We now know that humans and their bacteria are involved in a complicated relationship. One microbiologist has called the human body “an elaborate vessel optimized for the growth and spread of our microbial inhabitants.”

“It’s as if our gut bacteria are shepherds tending their flock,” says Plotnikoff. “And their flock are the cells lining our gut.”

That lining is crucial. “Good fences make good neighbors,” says Plotnikoff. “On one side are 100 trillion bacteria. On the other side is our immune system. If the fence breaks and undesirable bacteria are able to cross over, we have a lot of problems,” including inflammation, adverse food reactivity, and possibly autoimmune diseases.

Because we rely on our bacteria for our health, and quite possibly our lives, we in turn need to keep them happy and healthy, says Plotnikoff. Fortunately, we have several ways to do this. (He elaborates on many of these recommendations in his book Trust Your Gut.)

First, avoid stress: environmental stress such as frequent loud noise, physical stress such as overwork and inadequate sleep, emotional stress such as personal conflict, pharmaceutical stress such as antibiotics, and dietary stress from poor food choices. Each of these can result in an imbalanced gut ecology.

Second, exercise your mind and body to reduce stress hormone production.
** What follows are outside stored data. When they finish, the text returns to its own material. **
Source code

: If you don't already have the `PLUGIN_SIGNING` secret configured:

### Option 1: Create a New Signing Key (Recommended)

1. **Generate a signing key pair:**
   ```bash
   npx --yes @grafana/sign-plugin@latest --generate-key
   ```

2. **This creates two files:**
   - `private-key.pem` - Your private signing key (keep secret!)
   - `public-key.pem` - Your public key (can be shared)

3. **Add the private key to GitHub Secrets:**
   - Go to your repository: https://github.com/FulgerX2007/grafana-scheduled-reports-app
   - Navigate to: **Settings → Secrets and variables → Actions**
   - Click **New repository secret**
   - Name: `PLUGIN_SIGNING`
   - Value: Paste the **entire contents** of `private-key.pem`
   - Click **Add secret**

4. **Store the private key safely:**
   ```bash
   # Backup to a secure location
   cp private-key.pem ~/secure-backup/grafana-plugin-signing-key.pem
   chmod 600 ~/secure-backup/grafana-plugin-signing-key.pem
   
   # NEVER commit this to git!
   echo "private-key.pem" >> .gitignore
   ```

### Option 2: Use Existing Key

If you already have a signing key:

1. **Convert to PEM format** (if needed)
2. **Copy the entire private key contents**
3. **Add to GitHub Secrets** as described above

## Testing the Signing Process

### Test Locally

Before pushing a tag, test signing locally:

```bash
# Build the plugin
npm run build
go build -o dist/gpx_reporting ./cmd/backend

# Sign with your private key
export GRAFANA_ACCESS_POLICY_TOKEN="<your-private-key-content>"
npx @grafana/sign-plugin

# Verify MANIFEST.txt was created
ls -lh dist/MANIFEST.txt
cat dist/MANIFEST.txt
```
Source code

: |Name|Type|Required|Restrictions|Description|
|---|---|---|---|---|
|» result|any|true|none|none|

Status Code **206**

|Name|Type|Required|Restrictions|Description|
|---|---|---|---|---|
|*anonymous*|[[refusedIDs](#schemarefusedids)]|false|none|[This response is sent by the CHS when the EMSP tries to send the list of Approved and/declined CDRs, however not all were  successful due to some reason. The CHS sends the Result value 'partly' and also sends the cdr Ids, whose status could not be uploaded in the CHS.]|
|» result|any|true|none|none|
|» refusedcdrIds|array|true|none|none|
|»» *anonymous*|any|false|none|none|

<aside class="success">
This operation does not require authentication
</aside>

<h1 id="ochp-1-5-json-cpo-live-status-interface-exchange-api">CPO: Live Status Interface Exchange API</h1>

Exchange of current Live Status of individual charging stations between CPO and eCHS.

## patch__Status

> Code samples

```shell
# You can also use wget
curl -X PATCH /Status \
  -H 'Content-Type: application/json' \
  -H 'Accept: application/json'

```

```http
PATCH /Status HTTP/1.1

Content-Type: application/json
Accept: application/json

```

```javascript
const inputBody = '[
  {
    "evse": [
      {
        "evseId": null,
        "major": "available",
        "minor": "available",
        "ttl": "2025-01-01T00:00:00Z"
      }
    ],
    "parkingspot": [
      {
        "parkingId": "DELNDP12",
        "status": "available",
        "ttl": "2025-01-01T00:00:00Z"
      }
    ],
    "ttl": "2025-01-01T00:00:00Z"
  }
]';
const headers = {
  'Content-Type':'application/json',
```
Plotnikoff says mindfulness exercises, such as yoga and meditation, as well as physical exercise, are especially beneficial to the body’s microbiota.

Third, be sure to include prebiotics in your diet. These are fermented or cultured foods such as sauerkraut and kimchi; cruciferous vegetables like cauliflower, cabbage, and broccoli; and fiber-rich foods such as fruit and “beans, beans, beans,” he says.

Finally, Plotnikoff recommends commercial probiotics, which contain billions of desirable species of bacteria.

By supporting the trillions of good bacteria that live inside us, we can reap the benefits of all the human biome does for us. The gut is less like a gutter than it is like a garden, Plotnikoff says—and we need to be good gardeners.